Validate Binary Search Tree

Source

LintCode 95

LeetCode 98

Problem

Given a binary tree, determine if it is a valid binary search tree (BST).

Assume a BST is defined as follows:

• The left subtree of a node contains only nodes with keys less than the node's key.
• The right subtree of a node contains only nodes with keys greater than the node's key.
• Both the left and right subtrees must also be binary search trees.
• A single node tree is a BST

Example

  2
 / \
1   4
   / \
  3   5

Solution

There are two solutions two this code. One solution is to use a min and max to check if the current node's value is within the valid range.
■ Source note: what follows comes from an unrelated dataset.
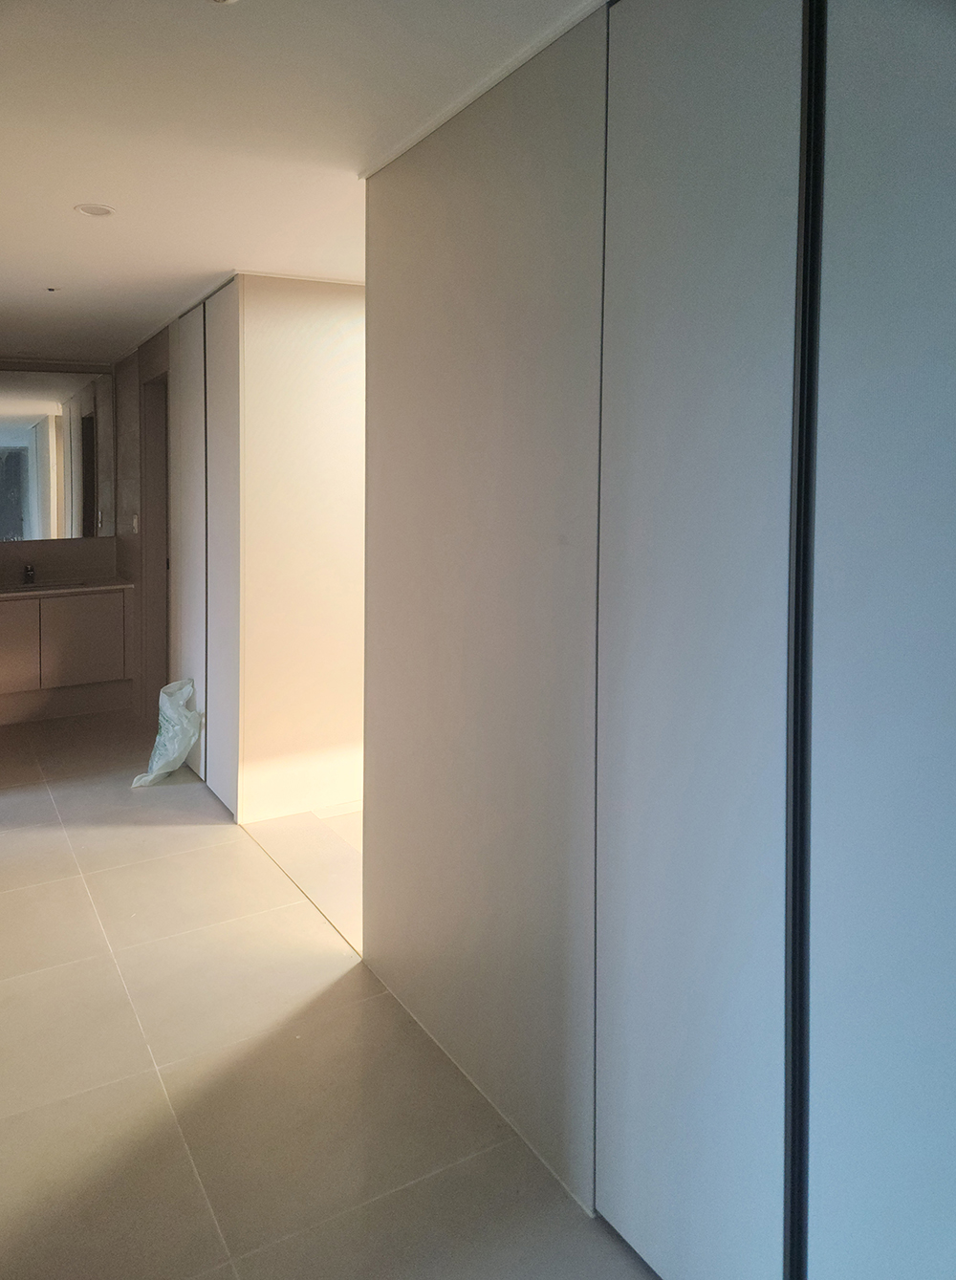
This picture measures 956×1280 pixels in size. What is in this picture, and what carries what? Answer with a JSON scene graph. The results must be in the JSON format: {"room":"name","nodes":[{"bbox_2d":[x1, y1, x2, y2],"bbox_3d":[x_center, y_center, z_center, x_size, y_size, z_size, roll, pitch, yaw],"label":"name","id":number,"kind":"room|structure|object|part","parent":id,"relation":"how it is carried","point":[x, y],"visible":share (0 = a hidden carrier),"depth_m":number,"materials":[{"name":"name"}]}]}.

public boolean isValidBST(TreeNode root) {
    return isValidBST(root, null, null);
}

public boolean isValidBST(TreeNode root, Integer min, Integer max) {
    if (root == null) return true;
    if ((min == null || root.val > min) && (max == null || root.val < max)) {
        return isValidBST(root.left, min, root.val) && isValidBST(root.right, root.val, max);
    }
    return false;
}

Note that the min and max here are Integer instead of int. Why? Because for int there's no absolutely invalid value. If we use Integer.MIN_VALUE as the lower-bound initially, our method will return false if the root node value is equal to Integer.MINVALUE. In order to take care of that corner case, we have to use Integer and pass in null initially.

The Second solution uses in-order traversal. If you print a BST with in-order, it should be a sorted array with ascending order. Therefore, we can easily verify if the tree is a BST by comparing with previous node during a in-order traversal.

public boolean isValidBST(TreeNode root) {
    Integer n = null;
    return isValidBSTInOrder(root, Arrays.asList(n));
}

public boolean isValidBSTInOrder(TreeNode root, List<Integer> value) {
    if (root == null) return true;

    if (isValidBSTInOrder(root.left, value)) {
        Integer v = value.get(0);
        if (v == null || v < root.val) {
            value.set(0, root.val);
            return isValidBSTInOrder(root.right, value);
        }
    }
    return false;
}

The reason to use a List here is to remember the previous visited node across recursion, otherwise you could use a global variable to do the same.